Excerpt from "Childlikeness Before God- Reflections on Spiritual Childhood" pp. 62-64. Printed by the Schoenstatt Fathers 2001. Translated from the German by Fr. Jonathan Niehaus

*Fr. Alban Stoltz (1808-1883), German theologian and author

Saturday, November 17, 2007

#1 Childlikeness- A Core Statement

I will limit myself to a single saying of Our Lord, for it is truly so central that we have no need for any other core statements. It is: "Unless you become like children, you shall not enter the Kingdom of God" (Mt. 18, 3). We must hear this word and interpret it as if for the first time. It will be our faithful companion for the remainder of the retreat.

We begin by calling to mind the occasion on which Our Lord spoke these words. In Biblical scholarship a great deal depends on the situation in which the word was spoken.

It was probably at the end of Our Lord's activity in Galilee. He had already spoken of His impending passion twice, but, strangely enough, the disciples had not understood him (Mt. 16, 21-23; 17,22f).

If you can imagine the mentality of the countries around us, you will understand the mind-set of the disciples. They were convinced that our Lord was the great political Messiah. They were also firmly convinced that they would be appointed His ministers in the new kingdom. And just as in our neighboring countries* these positions were all decided before the revolution-- this one will take over foreign affairs, that one finance, etc.-- the disciples must have expected the same thing. So now Our Lord speaks of His suffering and death for a second time and the disciples do not understand Him. In fact, they misunderstand Him so totally that they begin to discuss who will take over what positions of power.

They may have acted this way because of their general misconception, but it was probably reinforced by two great facts. Christ had taken some of his disciples to the mountain where He was transfigured (Mt. 17, 1-9). What the disciples could now say about the radiance and glory of the God-man was naturally very alluring and intensified their expectations. Moreover, it was not long before this that Christ had solemnly appointed Simon Peter as the leader of the Twelve (Mt. 16, 13-20). He was to be the head of the new kingdom and the successor of Christ. Of course that must have caused the other disciples to ask, "What about us?

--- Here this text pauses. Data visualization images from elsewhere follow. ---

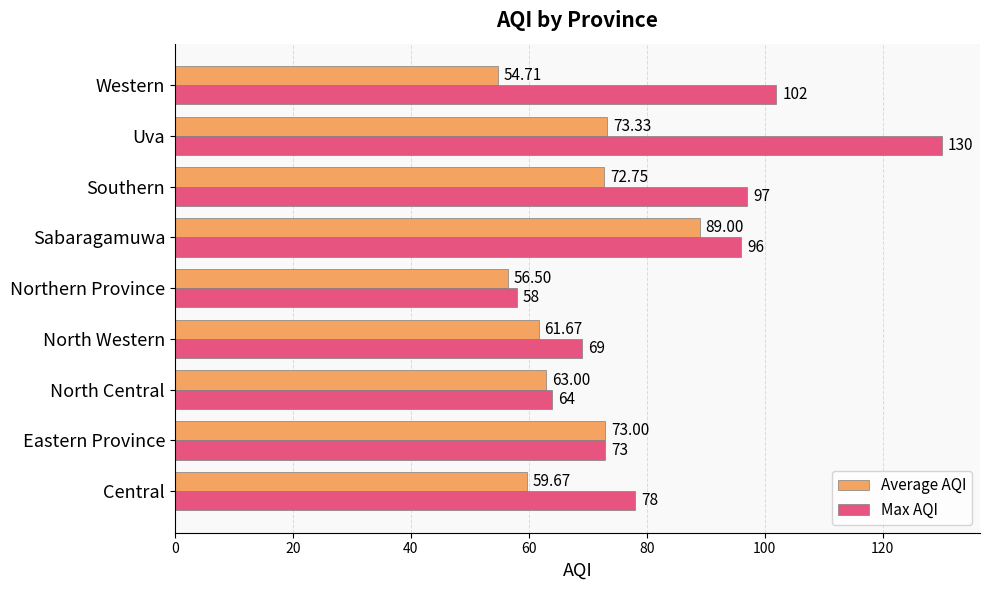

What is the maximum value shown in the chart?

130.0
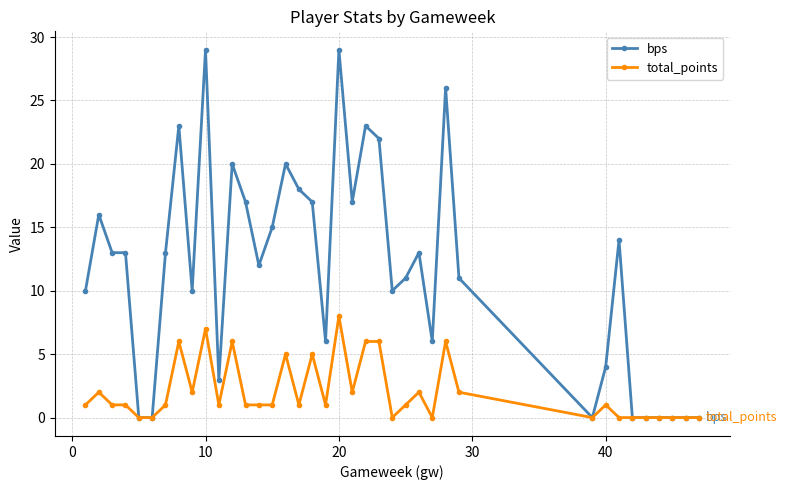

What is the difference between the maximum and minimum values in the bps series?

29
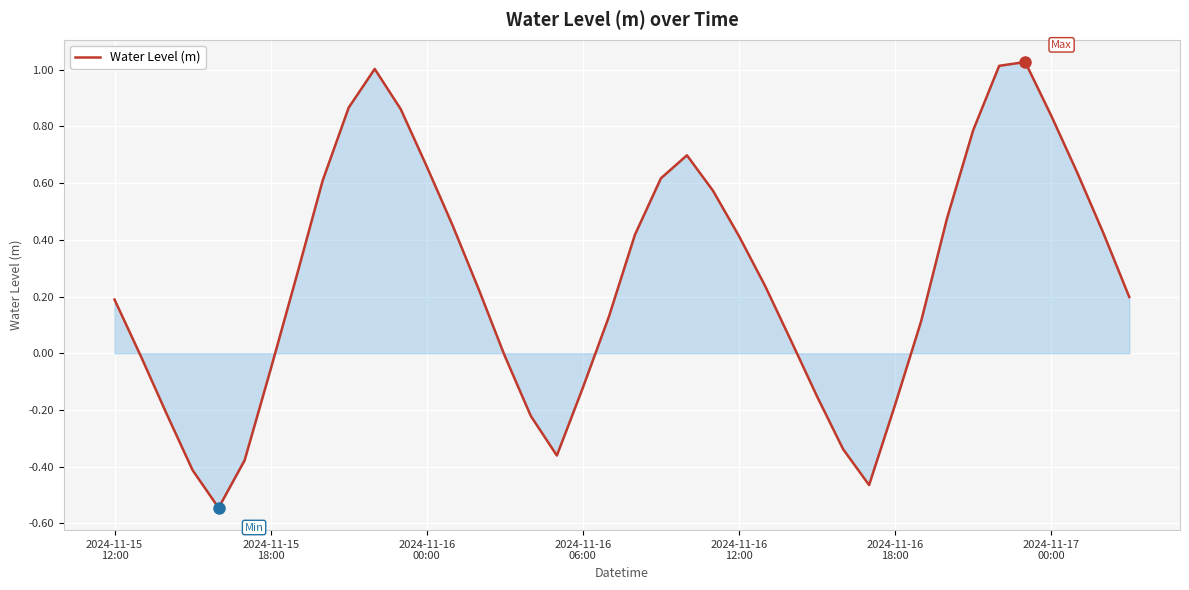

What is the difference between the maximum and minimum values?

1.6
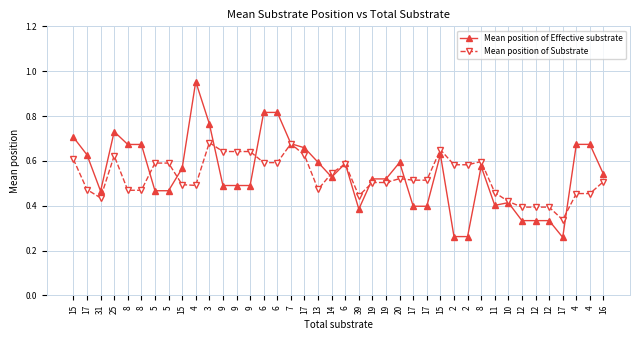

Rank the series at 6 from lowest to highest value.

Mean position of Substrate, Mean position of Effective substrate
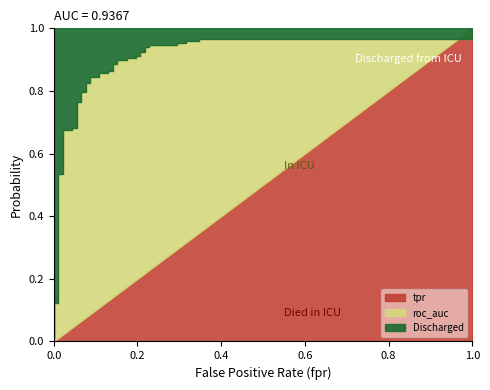

True or false: roc_auc has a value of 1.3 at 36.

False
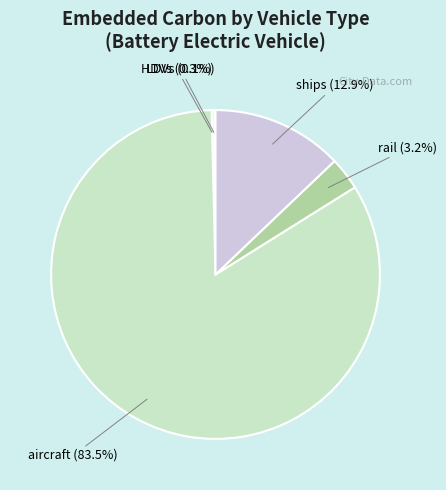

Combined, do rail (3.2%) and aircraft (83.5%) account for over 50%?

Yes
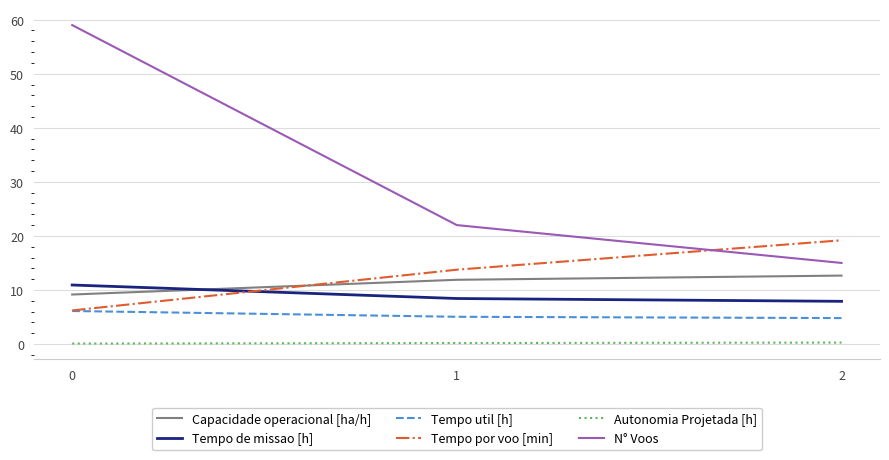

List the labels in order of Capacidade operacional [ha/h] value, smallest first.

0, 1, 2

What will my position be?" So they argued, discussing how the different posts would be distributed among them.

They now come to Our Lord. Christ knew at once that they were talking about their ambitions. He took them to task: "What were you discussing along the way?" (Mk. 9, 33). And now Christ begins to reveal to the disciples, his future leaders, a most unusual ideal. In education it is frequent practice to explain an ideal by using the example of some outstanding person. Typically, one takes the great men of world history and says: "You must become like them!" But what does Our Lord do? He takes a child and says: You who are so ambitious, who want to be the first in the "political" kingdom which I will never found, what should be your ideal? Unless you become like this child I will have little use for you in my Kingdom, to say nothing of you becoming its leaders.

Do you understand the situation? The ambitions of the disciples are immediately crushed! What does Christ demand? Unless you become like children! Unless we do this, we cannot even enter His Kingdom, much less be its strongest members!

I hardly think I need to say more about this core statement, at least for now. Becoming a child is simply the way to heaven.

Excerpt from "Childlikeness Before God- Reflections on Spiritual Childhood" pp. 52-53. Printed by the Schoenstatt Fathers 2001. Translated from the German by Fr. Jonathan Niehaus

*These series of talks were given in 1937 following the rise of fascist regimes in Germany, Italy, etc.